◆ **Directions**
The response must consist of the lines below from the one with "31: (228, 242)" through the one with "49: (433, 88)", exactly as they appear and with both ends kept.
##### Records supplied #####
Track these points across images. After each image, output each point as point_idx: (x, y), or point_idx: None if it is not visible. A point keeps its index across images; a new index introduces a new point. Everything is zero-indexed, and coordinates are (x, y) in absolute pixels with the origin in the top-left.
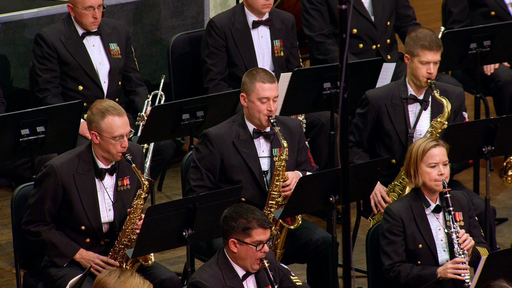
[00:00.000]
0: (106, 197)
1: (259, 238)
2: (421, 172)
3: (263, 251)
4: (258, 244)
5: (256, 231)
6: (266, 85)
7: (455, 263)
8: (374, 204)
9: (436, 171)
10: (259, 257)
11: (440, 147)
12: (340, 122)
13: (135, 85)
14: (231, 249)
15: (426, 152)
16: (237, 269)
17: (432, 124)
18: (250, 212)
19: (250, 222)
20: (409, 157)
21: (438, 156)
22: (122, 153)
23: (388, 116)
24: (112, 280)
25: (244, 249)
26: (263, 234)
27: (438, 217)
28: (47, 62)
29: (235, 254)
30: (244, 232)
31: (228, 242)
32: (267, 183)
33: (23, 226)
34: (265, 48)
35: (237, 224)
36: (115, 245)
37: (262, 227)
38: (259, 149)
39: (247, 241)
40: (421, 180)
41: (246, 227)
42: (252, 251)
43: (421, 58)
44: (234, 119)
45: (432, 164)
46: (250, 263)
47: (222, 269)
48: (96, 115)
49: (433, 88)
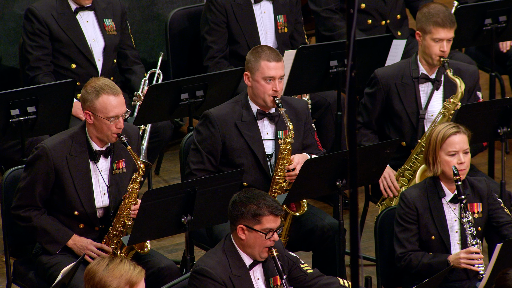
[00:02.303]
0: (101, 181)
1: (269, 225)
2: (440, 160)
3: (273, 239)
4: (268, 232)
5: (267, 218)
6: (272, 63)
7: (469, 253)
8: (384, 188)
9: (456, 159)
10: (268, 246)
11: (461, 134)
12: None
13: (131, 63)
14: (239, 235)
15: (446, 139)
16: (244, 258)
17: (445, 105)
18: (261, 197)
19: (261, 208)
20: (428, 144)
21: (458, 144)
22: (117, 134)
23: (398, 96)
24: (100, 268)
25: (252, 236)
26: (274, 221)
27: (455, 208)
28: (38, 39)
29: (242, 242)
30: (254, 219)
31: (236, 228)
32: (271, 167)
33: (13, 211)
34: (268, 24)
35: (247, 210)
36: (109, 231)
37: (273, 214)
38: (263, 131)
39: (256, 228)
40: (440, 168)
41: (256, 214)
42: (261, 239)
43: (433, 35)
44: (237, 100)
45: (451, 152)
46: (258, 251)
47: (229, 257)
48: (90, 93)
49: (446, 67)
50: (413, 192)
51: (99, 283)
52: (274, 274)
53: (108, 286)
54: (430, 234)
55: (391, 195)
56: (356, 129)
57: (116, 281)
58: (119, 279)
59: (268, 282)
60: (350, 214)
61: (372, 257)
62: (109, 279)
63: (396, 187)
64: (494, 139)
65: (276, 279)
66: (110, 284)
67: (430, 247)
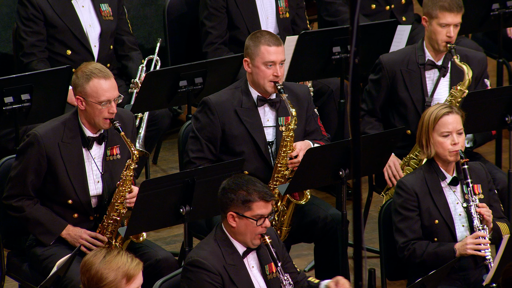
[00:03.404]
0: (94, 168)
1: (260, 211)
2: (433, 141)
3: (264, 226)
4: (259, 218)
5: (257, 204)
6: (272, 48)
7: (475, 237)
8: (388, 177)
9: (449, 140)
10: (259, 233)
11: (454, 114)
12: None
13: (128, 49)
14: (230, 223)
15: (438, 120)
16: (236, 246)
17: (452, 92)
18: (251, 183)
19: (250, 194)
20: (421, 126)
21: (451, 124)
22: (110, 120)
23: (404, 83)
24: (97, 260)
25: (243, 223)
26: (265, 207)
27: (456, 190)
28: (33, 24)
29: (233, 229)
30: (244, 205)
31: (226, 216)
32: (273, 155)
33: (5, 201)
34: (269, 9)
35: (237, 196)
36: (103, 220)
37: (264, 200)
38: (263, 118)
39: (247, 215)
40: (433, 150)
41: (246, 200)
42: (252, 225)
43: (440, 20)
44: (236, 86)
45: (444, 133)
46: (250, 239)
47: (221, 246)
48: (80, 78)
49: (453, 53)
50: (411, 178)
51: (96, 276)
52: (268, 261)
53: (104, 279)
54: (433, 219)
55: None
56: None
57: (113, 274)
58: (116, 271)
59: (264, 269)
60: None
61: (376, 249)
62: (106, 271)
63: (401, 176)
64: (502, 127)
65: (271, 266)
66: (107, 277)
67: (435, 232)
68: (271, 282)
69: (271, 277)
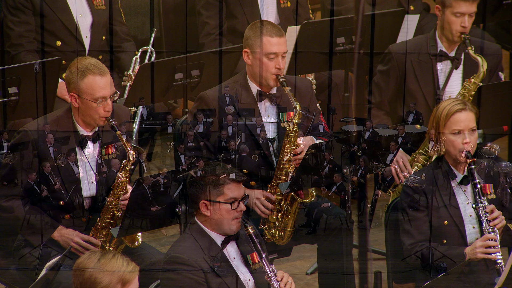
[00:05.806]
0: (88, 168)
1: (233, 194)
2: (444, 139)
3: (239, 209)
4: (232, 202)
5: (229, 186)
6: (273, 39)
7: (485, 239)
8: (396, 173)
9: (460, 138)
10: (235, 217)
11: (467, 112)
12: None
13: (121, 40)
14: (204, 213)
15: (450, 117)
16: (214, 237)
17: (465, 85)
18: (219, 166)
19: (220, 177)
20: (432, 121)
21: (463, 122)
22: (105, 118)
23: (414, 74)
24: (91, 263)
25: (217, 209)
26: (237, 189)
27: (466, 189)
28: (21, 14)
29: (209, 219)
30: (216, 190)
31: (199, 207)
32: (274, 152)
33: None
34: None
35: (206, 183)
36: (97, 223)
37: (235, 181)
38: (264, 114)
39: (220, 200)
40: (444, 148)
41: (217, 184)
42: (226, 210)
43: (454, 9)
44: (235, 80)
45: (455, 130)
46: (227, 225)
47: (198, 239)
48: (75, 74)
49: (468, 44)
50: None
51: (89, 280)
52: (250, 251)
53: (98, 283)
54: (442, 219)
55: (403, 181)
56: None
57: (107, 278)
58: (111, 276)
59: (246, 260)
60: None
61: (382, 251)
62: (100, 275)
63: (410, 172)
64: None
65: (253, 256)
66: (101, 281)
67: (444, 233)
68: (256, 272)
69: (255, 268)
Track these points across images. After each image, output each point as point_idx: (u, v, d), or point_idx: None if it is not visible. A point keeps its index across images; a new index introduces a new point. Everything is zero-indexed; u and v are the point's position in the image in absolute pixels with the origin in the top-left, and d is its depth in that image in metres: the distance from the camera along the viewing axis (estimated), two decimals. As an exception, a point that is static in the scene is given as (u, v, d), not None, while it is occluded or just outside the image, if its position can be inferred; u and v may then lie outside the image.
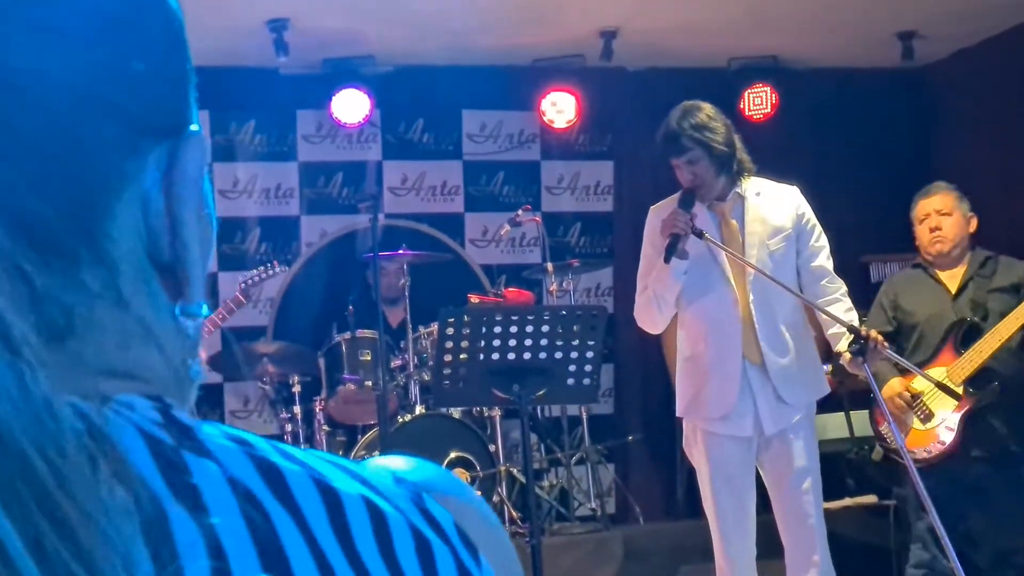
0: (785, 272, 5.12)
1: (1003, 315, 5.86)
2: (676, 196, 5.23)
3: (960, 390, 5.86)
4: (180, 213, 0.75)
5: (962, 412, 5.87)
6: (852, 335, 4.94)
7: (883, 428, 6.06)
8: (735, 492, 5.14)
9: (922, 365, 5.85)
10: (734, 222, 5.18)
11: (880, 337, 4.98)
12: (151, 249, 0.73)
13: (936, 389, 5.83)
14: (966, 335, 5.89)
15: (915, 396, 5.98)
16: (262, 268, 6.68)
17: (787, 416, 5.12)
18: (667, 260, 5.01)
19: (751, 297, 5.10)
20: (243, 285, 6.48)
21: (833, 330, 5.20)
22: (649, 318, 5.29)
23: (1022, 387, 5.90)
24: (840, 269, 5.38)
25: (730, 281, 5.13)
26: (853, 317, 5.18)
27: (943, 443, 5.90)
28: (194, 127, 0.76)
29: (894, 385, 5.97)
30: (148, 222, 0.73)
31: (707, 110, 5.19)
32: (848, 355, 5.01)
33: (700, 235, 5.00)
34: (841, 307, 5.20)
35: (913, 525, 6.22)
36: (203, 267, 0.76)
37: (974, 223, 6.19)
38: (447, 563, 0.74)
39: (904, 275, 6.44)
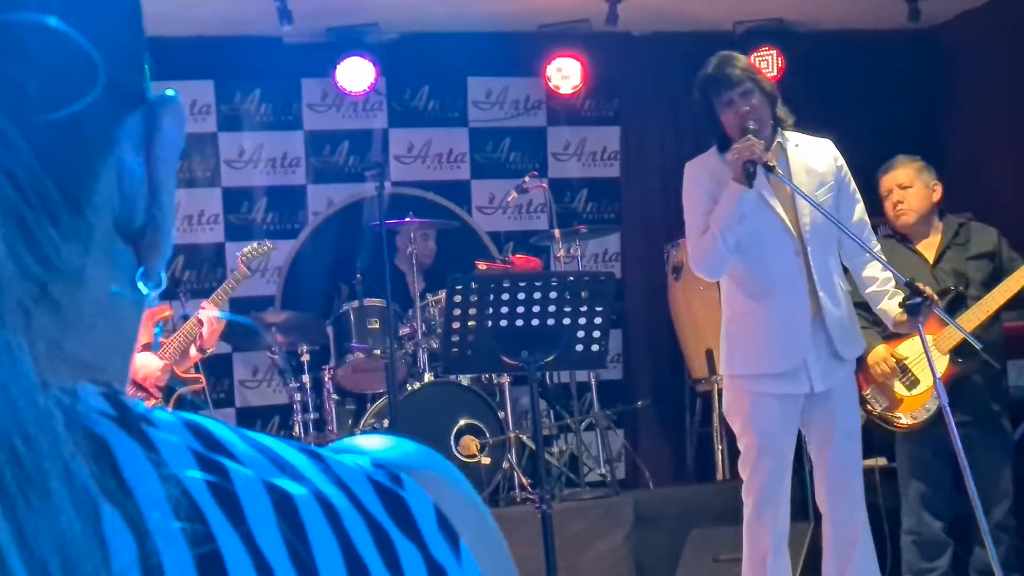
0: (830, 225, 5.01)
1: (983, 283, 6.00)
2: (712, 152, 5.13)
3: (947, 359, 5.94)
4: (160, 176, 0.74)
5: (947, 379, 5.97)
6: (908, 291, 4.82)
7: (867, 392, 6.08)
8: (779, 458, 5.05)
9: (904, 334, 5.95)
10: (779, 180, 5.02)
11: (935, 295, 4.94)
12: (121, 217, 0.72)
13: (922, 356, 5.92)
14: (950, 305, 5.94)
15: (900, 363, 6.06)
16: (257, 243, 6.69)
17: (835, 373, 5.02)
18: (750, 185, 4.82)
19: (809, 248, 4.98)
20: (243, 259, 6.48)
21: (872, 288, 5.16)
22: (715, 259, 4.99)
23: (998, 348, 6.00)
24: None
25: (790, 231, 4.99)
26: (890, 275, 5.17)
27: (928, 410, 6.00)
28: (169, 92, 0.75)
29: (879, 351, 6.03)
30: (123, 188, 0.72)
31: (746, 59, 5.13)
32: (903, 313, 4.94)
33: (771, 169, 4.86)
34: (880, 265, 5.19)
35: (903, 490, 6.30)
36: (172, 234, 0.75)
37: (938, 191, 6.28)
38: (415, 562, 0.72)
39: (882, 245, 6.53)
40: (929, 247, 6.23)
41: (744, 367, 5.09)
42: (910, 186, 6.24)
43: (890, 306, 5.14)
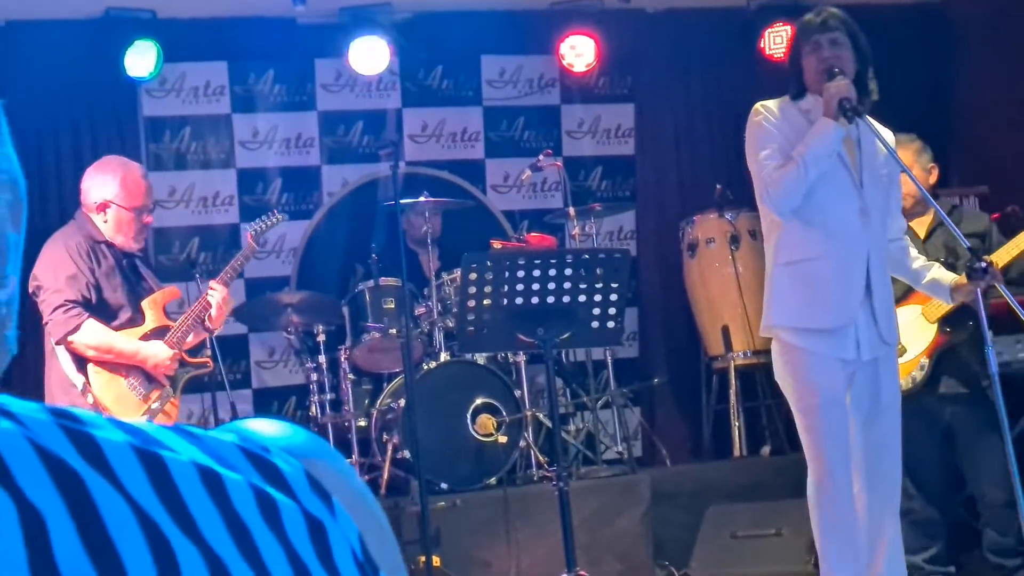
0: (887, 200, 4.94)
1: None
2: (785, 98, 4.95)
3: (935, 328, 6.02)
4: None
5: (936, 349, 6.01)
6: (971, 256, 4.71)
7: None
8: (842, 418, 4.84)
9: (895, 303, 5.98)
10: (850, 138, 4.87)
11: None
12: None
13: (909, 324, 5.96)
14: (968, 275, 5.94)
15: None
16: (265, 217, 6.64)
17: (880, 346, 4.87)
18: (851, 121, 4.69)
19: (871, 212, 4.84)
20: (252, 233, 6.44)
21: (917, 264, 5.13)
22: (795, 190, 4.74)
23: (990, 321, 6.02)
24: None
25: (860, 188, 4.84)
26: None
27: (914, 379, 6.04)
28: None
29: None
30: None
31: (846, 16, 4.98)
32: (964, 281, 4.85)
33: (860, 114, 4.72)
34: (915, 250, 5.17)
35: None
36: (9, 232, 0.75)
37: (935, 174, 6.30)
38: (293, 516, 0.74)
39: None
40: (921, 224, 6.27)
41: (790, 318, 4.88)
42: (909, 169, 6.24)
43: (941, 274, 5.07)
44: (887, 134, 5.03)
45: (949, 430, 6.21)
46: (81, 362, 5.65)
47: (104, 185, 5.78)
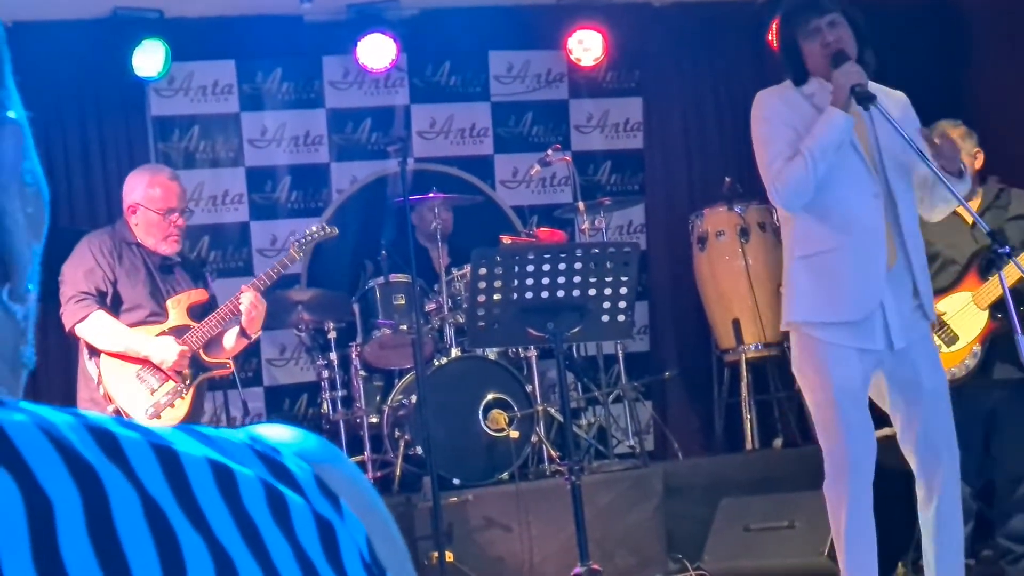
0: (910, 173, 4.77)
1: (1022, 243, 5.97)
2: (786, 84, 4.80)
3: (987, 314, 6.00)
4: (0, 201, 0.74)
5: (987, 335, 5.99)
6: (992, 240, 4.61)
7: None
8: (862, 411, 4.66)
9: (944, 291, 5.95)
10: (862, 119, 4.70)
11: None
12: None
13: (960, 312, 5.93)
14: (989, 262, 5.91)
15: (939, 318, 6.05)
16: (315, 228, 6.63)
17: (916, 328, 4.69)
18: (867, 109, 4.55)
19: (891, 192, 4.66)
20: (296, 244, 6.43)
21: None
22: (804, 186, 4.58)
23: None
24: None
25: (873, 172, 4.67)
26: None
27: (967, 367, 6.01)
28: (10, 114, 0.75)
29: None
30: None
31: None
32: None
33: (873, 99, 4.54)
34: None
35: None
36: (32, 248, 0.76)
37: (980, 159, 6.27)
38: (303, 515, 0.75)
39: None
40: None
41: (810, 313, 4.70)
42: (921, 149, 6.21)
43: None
#####
◆ **Task answer**
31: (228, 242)
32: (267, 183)
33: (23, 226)
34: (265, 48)
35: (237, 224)
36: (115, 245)
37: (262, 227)
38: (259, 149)
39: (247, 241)
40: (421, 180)
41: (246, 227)
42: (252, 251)
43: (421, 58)
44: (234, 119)
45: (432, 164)
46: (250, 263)
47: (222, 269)
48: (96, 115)
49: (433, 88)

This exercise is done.